Great Portland Estates has turned to the US private placement market to raise £175 million of fresh capital.
The London-based developer and investor has issued unsecured seven-year notes, denominated in sterling. The notes carry a fixed rate coupon of 2.15 percent, representing a margin of 125 basis points over the gilt rate.
The notes were placed with eight institutional investors, including three new lenders to GPE. The notes have identical financial covenants to the group’s other unsecured debt.
The new issue priced on 22 February, was signed on 28 March and will close with funds drawn on 22 May, GPE said in a statement.
The new notes will refinance £159.7 million existing private placement notes which were prepaid earlier this month at a total cash cost of £176.1 million. The notes had a blended fixed rate coupon of 5.3 percent and were due to mature in 2018 and 2021.
GPE said that it also intends to prepay the remaining £127.7 million of existing private placement notes, maturing in 2019 and 2022 with a blended fixed rate coupon of 4.6 percent, following receipt of the majority of the freehold sale proceeds of its Rathbone Square property in London’s West End.
“We are very pleased with the considerable investor appetite shown for this issue, with an order book of more than £800 million testament to our focused business strategy and conservative capital structure.

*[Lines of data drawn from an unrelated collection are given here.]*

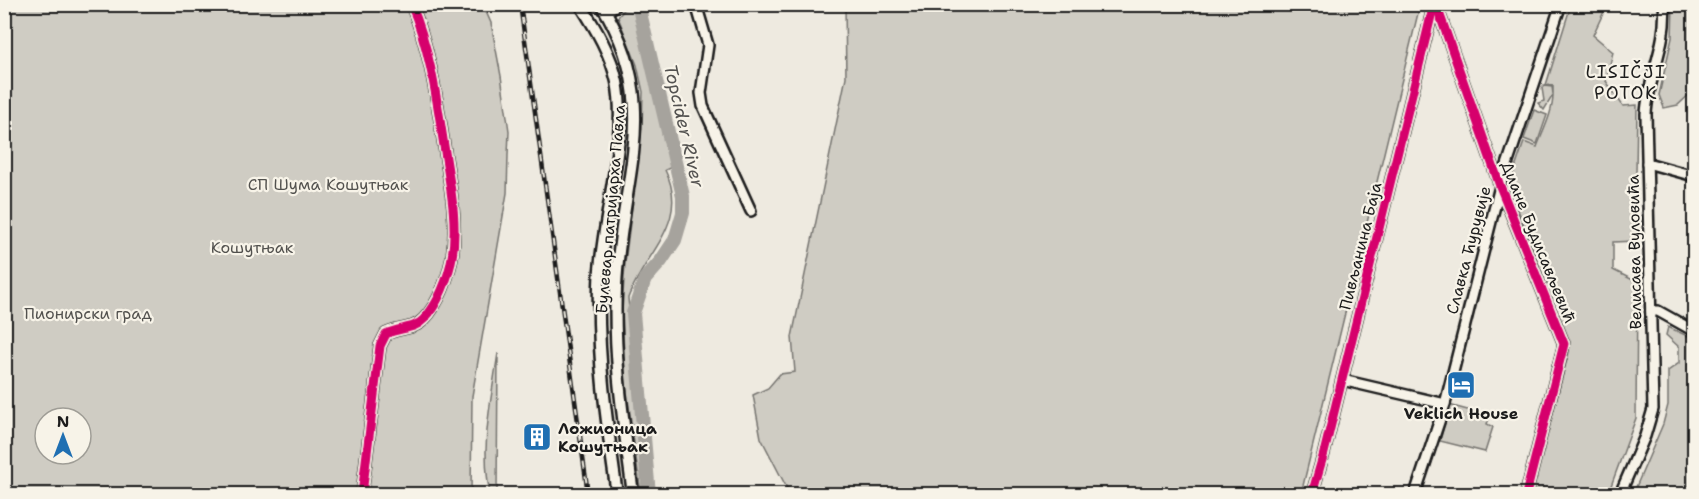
<svg xmlns="http://www.w3.org/2000/svg" width="1699" height="499" font-family="'Shantell Sans',sans-serif">
  <style>
    .green { fill: #cfccc3; stroke: #767470; stroke-width: 1.5; fill-rule: evenodd }
    .lines { fill: none; stroke-linecap: round; stroke-linejoin: round }
    .river { stroke: #a6a39d; stroke-width: 14 }
    .minor-casing { stroke: #1c1c1c; stroke-width: 14 }
    .major-casing { stroke: #1c1c1c; stroke-width: 15 }
    .minor { stroke: #f7f3e8; stroke-width: 9 }
    .major { stroke: #f7f3e8; stroke-width: 10 }
    .rail-casing { stroke: #1c1c1c; stroke-width: 4.5 }
    .rail { stroke: #f7f3e8; stroke-width: 2; stroke-dasharray: 7; stroke-linecap: butt }
    .cycleway-casing { stroke: #f7f3e8; stroke-width: 13 }
    .cycleway { stroke: #d6006c; stroke-width: 9 }
    .labels { text-anchor: middle; stroke-width: 4.5; stroke-linejoin: round; paint-order: stroke }
    .park-label { font-size: 16px; fill: #52514e; stroke: #f7f3e8 }
    .street-label { font-size: 16px; fill: #1c1c1c; stroke: #f7f3e8 }
    .poi-label { font-size: 16px; font-weight: bold; fill: #1c1c1c; stroke: #f7f3e8 }
    .neighbourhood-label { font-size: 18px; letter-spacing: 1.5px; fill: #1c1c1c; stroke: #f7f3e8 }
    .water-label { font-size: 18px; font-style: italic; fill: #535250; stroke: #f7f3e8 }
  </style>
  <rect width="100%" height="100%" fill="#eeeae0"/>
  <filter id="ink" filterUnits="userSpaceOnUse"><feTurbulence type="fractalNoise" baseFrequency=".0167" numOctaves="2"/><feDisplacementMap in="SourceGraphic" scale="12" xChannelSelector="R" yChannelSelector="G"/><feConvolveMatrix kernelMatrix="1 2 1 2 8 2 1 2 1" color-interpolation-filters="sRGB"/></filter>
  <g filter="url(#ink)">
    <g class="green">
      <path d="M4 5H483L491 23 501 76 509 131 508 155 507 193 472 396 471 494H5ZM45 418H81V454H45Z"/>
      <path d="M628 5H635L674 166 665 170C691 222 645 252 628 298L646 494H641L625 377 622 311 625 263 642 128 643 92 637 65 618 17Z"/>
      <path d="M845 5H1420L1301 494H790L761 438 753 395 768 388 780 374 795 372 792 337 846 77Z"/>
      <path d="M1571 5H1607L1593 35 1613 52 1606 81 1623 106 1637 105 1635 241 1613 242V270L1637 282 1636 418 1608 494H1531L1569 352V341L1558 315 1564 313 1552 282 1546 284 1509 186 1524 142 1537 147C1543 131 1553 112 1553 95L1544 110 1538 103 1544 101 1542 88 1544 86 1552 87 1553 94V86L1546 85Z"/>
      <path d="M1673 5H1694V90L1678 105 1664 108 1659 95 1672 38Z"/>
      <path d="M1534 110 1547 115 1537 144 1524 139Z"/>
      <path d="M1668 327 1694 339V494H1633L1663 424 1668 405V371L1679 363V347L1666 335Z"/>
      <path d="M498 353 497 494H490C480 447 491 401 498 353Z"/>
      <path d="M1449 405 1490 416 1487 424 1493 427 1485 452 1440 441Z"/>
    </g>
    <g class="lines">
      <path class="river" d="M638 4 683 196V213L675 240 661 261 645 279 633 313 649 494"/>
      <g class="minor-casing">
        <g id="minor">
          <path d="M696 4 708 45 701 93 703 106 751 211"/>
          <path d="M1436 4 1500 186 1564 344 1526 494"/>
          <path d="M606 12 618 4"/>
          <path d="M1647 163 1694 176"/>
          <path d="M1651 311H1658L1694 331"/>
          <path d="M1342 380 1445 404"/>
          <path d="M362 494 380 346 386 334C399 327 414 330 424 319 438 305 449 276 452 257 458 223 450 185 445 152 437 102 431 51 411 4"/>
          <path d="M1312 494 1324 453 1434 4"/>
          <path d="M1415 494 1445 404 1500 186 1561 4"/>
          <path d="M1620 494 1645 436 1653 409 1646 114C1648 76 1668 44 1664 4"/>
        </g>
      </g>
      <g class="major-casing">
        <g id="major">
          <path d="M580 4C596 29 611 54 617 82 629 141 600 224 599 286 597 357 607 425 617 494"/>
          <path d="M601 4C665 105 620 180 616 287 613 357 624 425 633 494"/>
        </g>
      </g>
      <use href="#minor" class="minor"/>
      <use href="#major" class="major"/>
      <g class="rail-casing">
        <path id="rail" d="M520 4 588 494"/>
      </g>
      <use href="#rail" class="rail"/>
      <g class="cycleway-casing">
        <g id="cycleway">
          <path d="M1436 4 1500 186 1564 344 1526 494"/>
          <path d="M362 494 380 346 386 334C399 327 414 330 424 319 438 305 449 276 452 257 458 223 450 185 445 152 437 102 431 51 411 4"/>
          <path d="M1312 494 1324 453 1434 4"/>
        </g>
      </g>
      <use href="#cycleway" class="cycleway"/>
    </g>
  </g>
  <defs>
    <g id="hotel-square" transform="scale(1.5)"><rect x="-9" y="-9" width="18" height="18" rx="4" fill="#1f6fb2" stroke="#f7f3e8"/><path d="M-6-4.5h1.5V1H6V5H4.5V3h-9V5H-6ZM-4 0a1.8 1.8 0 1 1 3.6 0ZM.5 0V-2.5h3Q6-2.5 6 0Z" fill="#fff"/></g>
    <g id="building-square" transform="scale(1.5)"><rect x="-9" y="-9" width="18" height="18" rx="4" fill="#1f6fb2" stroke="#f7f3e8"/><path d="M-4-6H4V6H1V3H-1V6H-4ZM-2.5-4.3h1.7v1.8h-1.7ZM.8-4.3h1.7v1.8H.8ZM-2.5-1h1.7V.8h-1.7ZM.8-1h1.7V.8H.8Z" fill="#fff"/></g>
  </defs>
  <g fill-rule="evenodd">
    <use href="#hotel-square" x="1461" y="385"/>
    <use href="#building-square" x="537" y="437"/>
  </g>
  <g class="labels">
    <g class="park-label">
      <text x="328" y="190">СП Шума Кошутњак</text>
      <text x="252" y="253">Кошутњак</text>
      <text x="88" y="319">Пионирски град</text>
    </g>
    <g class="street-label">
      <text transform="translate(610 209) rotate(-85)" y="6">Булевар патријарха Павла</text>
      <text transform="translate(1539 242) rotate(68)" y="6">Диане Будисављевић</text>
      <text transform="translate(1360 246) rotate(-76)" y="6">Пивљанина Баја</text>
      <text transform="translate(1468 250) rotate(-75)" y="6">Славка Ћурувије</text>
      <text transform="translate(1634 252) rotate(-91)" y="6">Велисава Вуловића</text>
    </g>
    <g class="poi-label">
      <text x="1461" y="419">Veklich House</text>
      <text x="558" y="434" text-anchor="start">Ложионица<tspan x="558" dy="18">Кошутњак</tspan></text>
    </g>
    <g class="neighbourhood-label">
      <text x="1626" y="78">LISIČJI<tspan x="1626" dy="21">POTOK</tspan></text>
    </g>
    <g class="water-label">
      <text transform="translate(684 126) rotate(77)" y="6">Topcider River</text>
    </g>
  </g>
  <rect width="1699" height="499" fill="none" stroke="#f7f3e8" stroke-width="24"/>
  <rect x="12" y="12" width="1675" height="475" fill="none" stroke="#1c1c1c" stroke-width="2" filter="url(#ink)"/>
  <g transform="translate(63 436)"><circle r="28" fill="#f7f3e8" stroke="#9f9d96" stroke-width="1.5"/>
  <path d="M0-4.5L10 22L0 15L-10 22Z" fill="#1f6fb2"/>
  <text y="-9" font-size="16" font-weight="bold" text-anchor="middle" fill="#1c1c1c">N</text>
  </g>
</svg>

This financing locks in low cost debt funding for the next cycle and we believe the coupon is the lowest sterling rate ever achieved by a REIT in the US private placement market,” commented Nick Sanderson, finance director of GPE.
The refinancing activities extend the group’s weighted average debt maturity to 6.4 years, from 4.7 years at 31 December 2016, and reduce its weighted average interest rate to approximately 2.7 percent, from 3.7 percent at 31 December 2016.
NatWest Markets and Santander acted as joint active agents on the new issue. JC Rathbone Associates is acting as hedging advisor in respect of the prepayments.